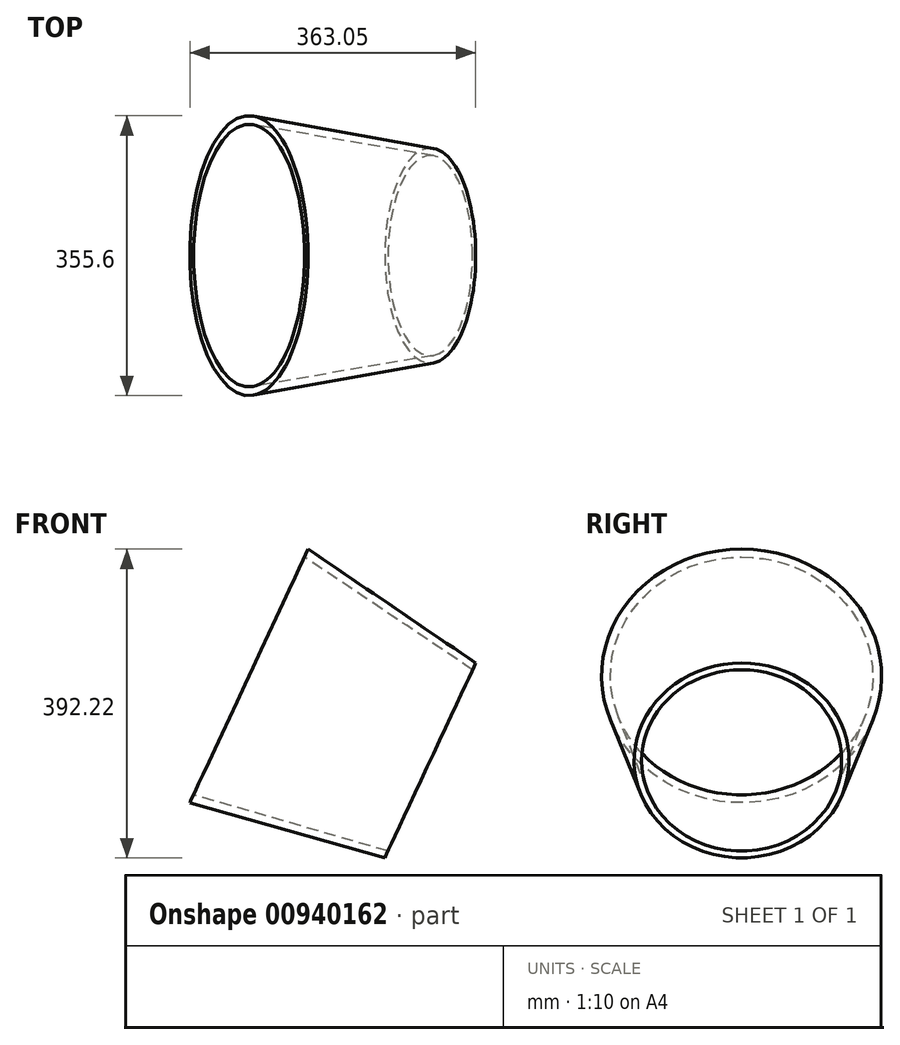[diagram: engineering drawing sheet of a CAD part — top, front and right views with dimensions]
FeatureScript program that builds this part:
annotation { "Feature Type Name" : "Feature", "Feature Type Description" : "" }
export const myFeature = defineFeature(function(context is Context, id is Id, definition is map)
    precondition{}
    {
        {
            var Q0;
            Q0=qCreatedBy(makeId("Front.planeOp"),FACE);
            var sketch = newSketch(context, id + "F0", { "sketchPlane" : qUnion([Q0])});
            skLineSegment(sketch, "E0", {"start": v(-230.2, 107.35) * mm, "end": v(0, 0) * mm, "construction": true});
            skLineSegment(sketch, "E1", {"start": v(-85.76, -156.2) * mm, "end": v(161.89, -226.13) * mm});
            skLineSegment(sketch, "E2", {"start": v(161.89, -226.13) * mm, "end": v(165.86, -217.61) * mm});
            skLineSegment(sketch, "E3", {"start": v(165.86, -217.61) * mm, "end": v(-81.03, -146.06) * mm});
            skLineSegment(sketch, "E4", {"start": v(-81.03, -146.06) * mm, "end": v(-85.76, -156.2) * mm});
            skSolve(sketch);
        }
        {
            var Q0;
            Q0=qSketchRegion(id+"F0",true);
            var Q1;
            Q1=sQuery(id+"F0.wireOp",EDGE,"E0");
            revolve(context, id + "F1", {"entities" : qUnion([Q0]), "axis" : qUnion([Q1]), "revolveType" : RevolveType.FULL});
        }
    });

########################################

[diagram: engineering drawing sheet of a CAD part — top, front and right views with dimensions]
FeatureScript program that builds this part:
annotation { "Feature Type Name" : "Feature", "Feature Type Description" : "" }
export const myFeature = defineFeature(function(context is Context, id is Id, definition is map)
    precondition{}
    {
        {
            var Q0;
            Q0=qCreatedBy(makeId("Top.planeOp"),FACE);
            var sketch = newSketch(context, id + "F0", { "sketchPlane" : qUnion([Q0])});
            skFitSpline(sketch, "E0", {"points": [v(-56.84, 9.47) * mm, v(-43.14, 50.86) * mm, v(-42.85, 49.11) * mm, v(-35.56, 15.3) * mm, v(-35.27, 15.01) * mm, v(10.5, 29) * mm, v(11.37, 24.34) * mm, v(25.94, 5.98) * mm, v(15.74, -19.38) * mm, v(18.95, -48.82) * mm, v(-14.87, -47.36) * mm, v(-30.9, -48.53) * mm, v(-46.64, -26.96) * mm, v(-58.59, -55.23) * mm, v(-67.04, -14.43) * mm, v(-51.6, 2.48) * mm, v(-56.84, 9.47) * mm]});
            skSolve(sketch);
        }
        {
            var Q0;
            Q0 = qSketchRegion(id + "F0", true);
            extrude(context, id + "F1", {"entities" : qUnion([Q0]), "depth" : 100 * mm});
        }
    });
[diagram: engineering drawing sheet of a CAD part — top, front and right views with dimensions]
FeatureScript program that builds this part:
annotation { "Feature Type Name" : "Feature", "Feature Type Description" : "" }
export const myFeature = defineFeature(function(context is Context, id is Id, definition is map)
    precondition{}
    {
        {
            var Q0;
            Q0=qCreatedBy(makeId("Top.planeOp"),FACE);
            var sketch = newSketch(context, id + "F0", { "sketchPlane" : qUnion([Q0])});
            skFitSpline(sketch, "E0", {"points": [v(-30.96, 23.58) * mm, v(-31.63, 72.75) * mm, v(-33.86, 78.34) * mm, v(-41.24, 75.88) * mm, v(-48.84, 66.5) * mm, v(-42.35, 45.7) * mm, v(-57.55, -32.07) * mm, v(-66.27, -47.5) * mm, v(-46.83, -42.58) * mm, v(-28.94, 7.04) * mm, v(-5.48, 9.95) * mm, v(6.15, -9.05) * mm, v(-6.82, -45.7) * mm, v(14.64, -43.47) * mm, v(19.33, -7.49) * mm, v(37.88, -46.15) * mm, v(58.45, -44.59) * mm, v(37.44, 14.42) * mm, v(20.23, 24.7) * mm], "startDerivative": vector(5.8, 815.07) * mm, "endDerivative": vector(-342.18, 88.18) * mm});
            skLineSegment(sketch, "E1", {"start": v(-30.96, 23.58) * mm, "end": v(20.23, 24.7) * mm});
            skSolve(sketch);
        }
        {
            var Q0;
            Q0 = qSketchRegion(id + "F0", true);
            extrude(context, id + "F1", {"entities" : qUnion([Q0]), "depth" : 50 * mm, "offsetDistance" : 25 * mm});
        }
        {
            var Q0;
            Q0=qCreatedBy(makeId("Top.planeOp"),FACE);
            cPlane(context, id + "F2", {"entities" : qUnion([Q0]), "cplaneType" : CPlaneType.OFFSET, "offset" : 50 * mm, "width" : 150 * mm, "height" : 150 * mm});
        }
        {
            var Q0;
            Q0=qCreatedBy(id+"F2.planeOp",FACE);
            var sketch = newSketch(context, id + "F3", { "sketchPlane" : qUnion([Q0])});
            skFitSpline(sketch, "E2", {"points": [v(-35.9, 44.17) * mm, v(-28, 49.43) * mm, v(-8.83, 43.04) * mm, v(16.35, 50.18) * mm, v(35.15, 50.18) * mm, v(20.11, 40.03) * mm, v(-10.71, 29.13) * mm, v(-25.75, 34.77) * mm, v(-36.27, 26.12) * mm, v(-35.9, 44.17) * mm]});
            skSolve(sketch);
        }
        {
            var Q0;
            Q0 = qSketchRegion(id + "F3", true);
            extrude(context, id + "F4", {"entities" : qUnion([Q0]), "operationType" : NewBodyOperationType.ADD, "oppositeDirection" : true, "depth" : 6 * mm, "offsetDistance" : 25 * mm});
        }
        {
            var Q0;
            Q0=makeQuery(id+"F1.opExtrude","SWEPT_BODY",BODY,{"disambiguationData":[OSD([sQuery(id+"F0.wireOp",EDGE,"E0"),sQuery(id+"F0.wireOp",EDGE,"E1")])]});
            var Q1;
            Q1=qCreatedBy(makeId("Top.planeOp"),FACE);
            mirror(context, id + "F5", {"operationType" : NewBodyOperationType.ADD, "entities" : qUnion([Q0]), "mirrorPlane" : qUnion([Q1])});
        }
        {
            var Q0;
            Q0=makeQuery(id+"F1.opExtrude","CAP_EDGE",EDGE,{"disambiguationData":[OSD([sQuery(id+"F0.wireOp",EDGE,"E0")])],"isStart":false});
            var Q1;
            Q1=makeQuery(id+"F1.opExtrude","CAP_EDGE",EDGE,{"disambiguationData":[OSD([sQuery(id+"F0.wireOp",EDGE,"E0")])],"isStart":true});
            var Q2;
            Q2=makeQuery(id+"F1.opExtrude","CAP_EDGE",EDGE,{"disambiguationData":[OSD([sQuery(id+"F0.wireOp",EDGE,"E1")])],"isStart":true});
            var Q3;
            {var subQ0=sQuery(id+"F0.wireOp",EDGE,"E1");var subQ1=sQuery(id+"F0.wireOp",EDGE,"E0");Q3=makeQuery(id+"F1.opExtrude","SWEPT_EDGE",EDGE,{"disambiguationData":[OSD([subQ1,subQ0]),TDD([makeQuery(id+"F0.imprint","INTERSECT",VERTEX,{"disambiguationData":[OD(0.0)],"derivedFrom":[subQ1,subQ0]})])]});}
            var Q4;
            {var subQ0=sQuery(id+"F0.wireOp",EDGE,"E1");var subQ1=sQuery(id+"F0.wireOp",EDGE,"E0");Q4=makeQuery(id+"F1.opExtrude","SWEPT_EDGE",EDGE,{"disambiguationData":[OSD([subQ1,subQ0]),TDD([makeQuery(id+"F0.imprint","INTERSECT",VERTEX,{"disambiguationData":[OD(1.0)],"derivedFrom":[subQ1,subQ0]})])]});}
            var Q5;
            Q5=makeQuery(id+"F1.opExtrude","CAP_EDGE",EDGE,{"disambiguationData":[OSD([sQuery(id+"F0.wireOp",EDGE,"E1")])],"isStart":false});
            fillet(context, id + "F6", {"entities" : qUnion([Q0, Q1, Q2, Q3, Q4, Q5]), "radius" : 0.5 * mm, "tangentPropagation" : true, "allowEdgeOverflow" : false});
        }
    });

########################################

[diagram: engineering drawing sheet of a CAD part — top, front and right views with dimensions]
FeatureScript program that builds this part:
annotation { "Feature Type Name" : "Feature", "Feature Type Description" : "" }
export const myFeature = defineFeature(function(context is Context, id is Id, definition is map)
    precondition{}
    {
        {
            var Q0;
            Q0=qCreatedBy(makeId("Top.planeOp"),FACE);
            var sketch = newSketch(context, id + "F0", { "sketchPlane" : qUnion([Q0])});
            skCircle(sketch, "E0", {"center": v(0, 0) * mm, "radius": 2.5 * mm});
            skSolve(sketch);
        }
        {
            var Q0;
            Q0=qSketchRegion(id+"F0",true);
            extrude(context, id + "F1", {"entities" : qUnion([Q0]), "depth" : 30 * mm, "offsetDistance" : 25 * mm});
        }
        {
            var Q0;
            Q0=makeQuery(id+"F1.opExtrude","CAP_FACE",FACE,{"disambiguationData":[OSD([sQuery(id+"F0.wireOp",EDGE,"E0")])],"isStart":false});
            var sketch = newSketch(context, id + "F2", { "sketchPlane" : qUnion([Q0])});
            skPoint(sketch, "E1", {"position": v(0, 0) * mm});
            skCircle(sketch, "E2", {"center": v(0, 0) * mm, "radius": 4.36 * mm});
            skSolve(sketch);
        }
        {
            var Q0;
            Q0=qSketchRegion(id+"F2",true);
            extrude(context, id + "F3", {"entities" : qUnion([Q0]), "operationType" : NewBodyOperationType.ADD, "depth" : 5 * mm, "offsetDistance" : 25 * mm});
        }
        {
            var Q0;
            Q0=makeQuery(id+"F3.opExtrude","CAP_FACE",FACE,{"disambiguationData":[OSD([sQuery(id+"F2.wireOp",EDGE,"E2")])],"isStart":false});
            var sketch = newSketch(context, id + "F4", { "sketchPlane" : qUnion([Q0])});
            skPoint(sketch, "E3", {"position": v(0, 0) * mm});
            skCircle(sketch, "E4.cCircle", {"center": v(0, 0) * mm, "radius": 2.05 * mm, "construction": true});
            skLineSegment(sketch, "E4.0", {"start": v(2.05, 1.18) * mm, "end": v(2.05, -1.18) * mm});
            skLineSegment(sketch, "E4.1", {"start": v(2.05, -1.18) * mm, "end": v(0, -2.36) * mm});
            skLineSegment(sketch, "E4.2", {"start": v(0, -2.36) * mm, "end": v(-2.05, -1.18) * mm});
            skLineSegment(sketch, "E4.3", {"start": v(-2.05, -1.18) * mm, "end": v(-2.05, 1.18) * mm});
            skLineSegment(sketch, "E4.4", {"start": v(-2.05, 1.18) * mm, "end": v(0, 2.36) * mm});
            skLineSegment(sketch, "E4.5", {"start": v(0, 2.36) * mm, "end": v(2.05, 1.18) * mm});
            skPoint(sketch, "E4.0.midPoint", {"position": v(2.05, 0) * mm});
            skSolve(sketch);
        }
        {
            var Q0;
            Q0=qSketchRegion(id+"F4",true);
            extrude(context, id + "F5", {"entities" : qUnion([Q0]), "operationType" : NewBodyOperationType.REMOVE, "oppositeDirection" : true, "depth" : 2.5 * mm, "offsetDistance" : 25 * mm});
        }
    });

########################################

● **PROBLEM REQUIREMENTS**
Locate each line in the data above that contains the string "oppositeDirection" and copy those lines out in full.

● **REPLY TO THE TASK**
            extrude(context, id + "F4", {"entities" : qUnion([Q0]), "operationType" : NewBodyOperationType.ADD, "oppositeDirection" : true, "depth" : 6 * mm, "offsetDistance" : 25 * mm});
            extrude(context, id + "F5", {"entities" : qUnion([Q0]), "operationType" : NewBodyOperationType.REMOVE, "oppositeDirection" : true, "depth" : 2.5 * mm, "offsetDistance" : 25 * mm});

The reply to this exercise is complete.